Brutal violence in northern Nigeria forces thousands into Niger
This is a summary of what was said by UNHCR spokesperson Babar Baloch – to whom quoted text may be attributed – at today's press briefing at the Palais des Nations in Geneva.
More than 40,000 people have now been forced to cross from northwest Nigeria into Niger as a result of an upsurge in violent attacks on civilians over the last ten months.
The escalating violence in the Nigerian states of Sokoto, Zamfara and Katsina – violence by groups other than Boko Haram – has led to a new humanitarian emergency in Niger’s border regions. Nigerian refugees continue to arrive in more than 50 villages in the departments of Guidan Roumji, Guidan Sori and Tibiri. On September 11 alone, more than 2,500 people fled when civilians were targeted by armed groups on the Nigerian side. As the security situation continues to deteriorate in Sokoto State, we are expecting more refugees to arrive in Niger.

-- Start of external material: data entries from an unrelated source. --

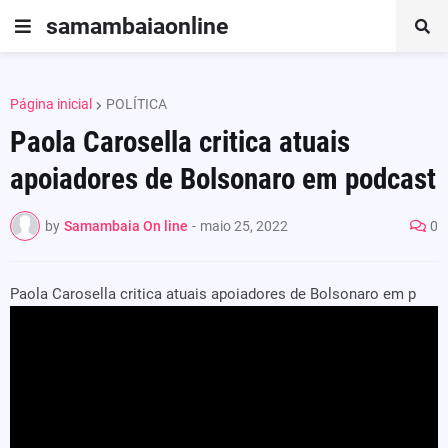
samambaiaonline
Página inicial
POLÍTICA
Paola Carosella critica atuais
apoiadores de Bolsonaro em podcast
by
Samambaia On line
-
maio 25, 2022
0
Paola Carosella critica atuais apoiadores de Bolsonaro em p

People are seeking safety from indiscriminate attacks unleashed by organized armed groups on men, women and children alike. There have been frequent reports of kidnappings, torture, extortion, murder, sexual violence and destruction of houses and property.
UNHCR, the UN Refugee Agency, is working with local authorities and its humanitarian partners to assist refugees, many of whom are arriving traumatized and with few belongings.
Fleeing villagers report the attackers to be well-equipped and well organized, and that some refugees have been chased over the border into Niger. Some village chiefs in Niger are also reported to have been targeted and killed by the armed groups.
Refugees, many of them women and children, are arriving with gruesome details of extreme violence. A 14-year-old refugee told UNHCR staff that attackers killed more than 50 people in her village, including her family members. Her father and two young sisters, aged three and four, were shot dead, while her five year-old brother was killed with a machete. Attackers stole all her family’s belongings.
The attackers, who take some people hostage, let others go free to warn the rest of the community of the consequences if they do not pay ransoms and if they do not flee their homes.
UNHCR is rushing assistance to the area and registering the new arrivals with six mobile units in the border regions. We have opened a new field office and deployed emergency staff and resources to respond to the humanitarian needs. A 747 cargo plane carrying 98 metric tonnes of relief items from UNHCR, landed in Niamey on Monday (September 23). Items were being distributed to the refugees and host communities welcoming them into their villages.
Most refugees are in villages close to the border which are prone to incursions from armed groups. UNHCR is working with local authorities to relocate refugees to ten villages identified as being in safer locations.
But more resources are urgently needed to support refugees and their hosts. An inter-agency refugee response plan launched this week seeks US$ 35.5 million until the end of this year. So far we have 6 per cent of the required funding.